[Saved entries]
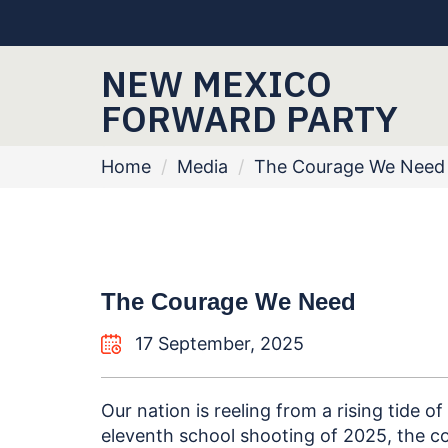
NEW MEXICO
FORWARD PARTY
Home
/
Media
/
The Courage We Need
The Courage We Need
17 September, 2025
Our nation is reeling from a rising tide of
eleventh school shooting of 2025, the c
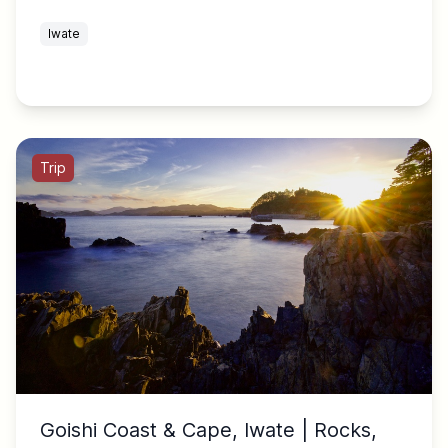
Iwate
Trip
Goishi Coast & Cape, Iwate | Rocks,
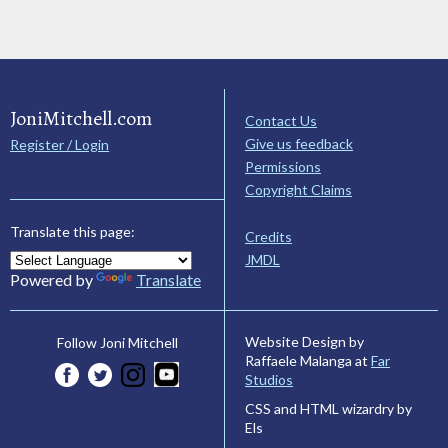
JoniMitchell.com
Contact Us
Give us feedback
Register / Login
Permissions
Copyright Claims
Translate this page:
Credits
JMDL
Powered by
Translate
Website Design by
Follow Joni Mitchell
Raffaele Malanga at
Far
Studios
CSS and HTML wizardry by
Els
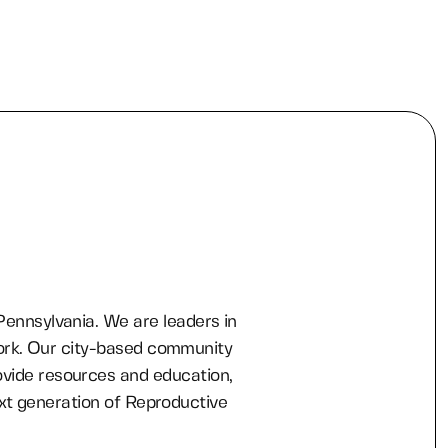
 Pennsylvania. We are leaders in
ork. Our city-based community
ovide resources and education,
xt generation of Reproductive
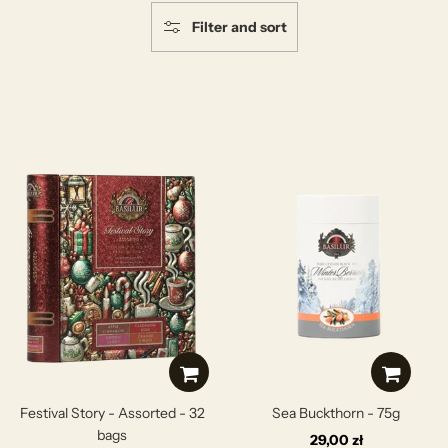
Filter and sort
Festival Story - Assorted - 32
Sea Buckthorn - 75g
bags
29,00 zł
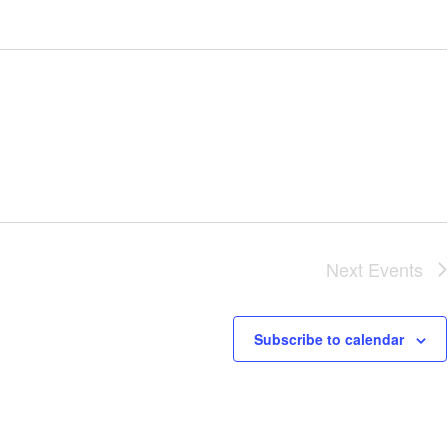
Next
Events
Subscribe to calendar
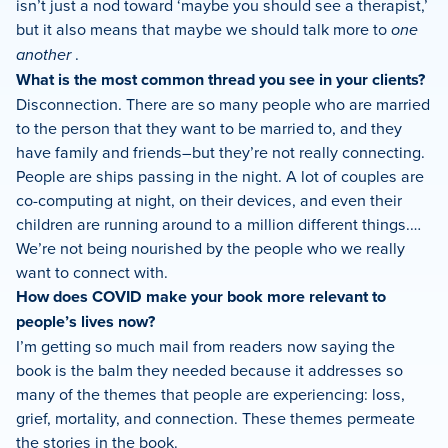
isn’t just a nod toward ‘maybe you should see a therapist,’
but it also means that maybe we should talk more to
one
another
.
What is the most common thread you see in your clients?
Disconnection. There are so many people who are married
to the person that they want to be married to, and they
have family and friends–but they’re not really connecting.
People are ships passing in the night. A lot of couples are
co-computing at night, on their devices, and even their
children are running around to a million different things.…
We’re not being nourished by the people who we really
want to connect with.
How does COVID make your book more relevant to
people’s lives now?
I’m getting so much mail from readers now saying the
book is the balm they needed because it addresses so
many of the themes that people are experiencing: loss,
grief, mortality, and connection. These themes permeate
the stories in the book.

### Task goal
Each record above goes into the copy unchanged; the pictures do not.

### Finished task
NEW MEXICO
FORWARD PARTY
Home
/
Media
/
The Courage We Need
The Courage We Need
17 September, 2025
Our nation is reeling from a rising tide of
eleventh school shooting of 2025, the c
Iwate
Trip
Goishi Coast & Cape, Iwate | Rocks,
JoniMitchell.com
Contact Us
Give us feedback
Register / Login
Permissions
Copyright Claims
Translate this page:
Credits
JMDL
Powered by
Translate
Website Design by
Follow Joni Mitchell
Raffaele Malanga at
Far
Studios
CSS and HTML wizardry by
Els
 Pennsylvania. We are leaders in
ork. Our city-based community
ovide resources and education,
xt generation of Reproductive
Filter and sort
Festival Story - Assorted - 32
Sea Buckthorn - 75g
bags
29,00 zł
Next
Events
Subscribe to calendar
isn’t just a nod toward ‘maybe you should see a therapist,’
but it also means that maybe we should talk more to
one
another
.
What is the most common thread you see in your clients?
Disconnection. There are so many people who are married
to the person that they want to be married to, and they
have family and friends–but they’re not really connecting.
People are ships passing in the night. A lot of couples are
co-computing at night, on their devices, and even their
children are running around to a million different things.…
We’re not being nourished by the people who we really
want to connect with.
How does COVID make your book more relevant to
people’s lives now?
I’m getting so much mail from readers now saying the
book is the balm they needed because it addresses so
many of the themes that people are experiencing: loss,
grief, mortality, and connection. These themes permeate
the stories in the book.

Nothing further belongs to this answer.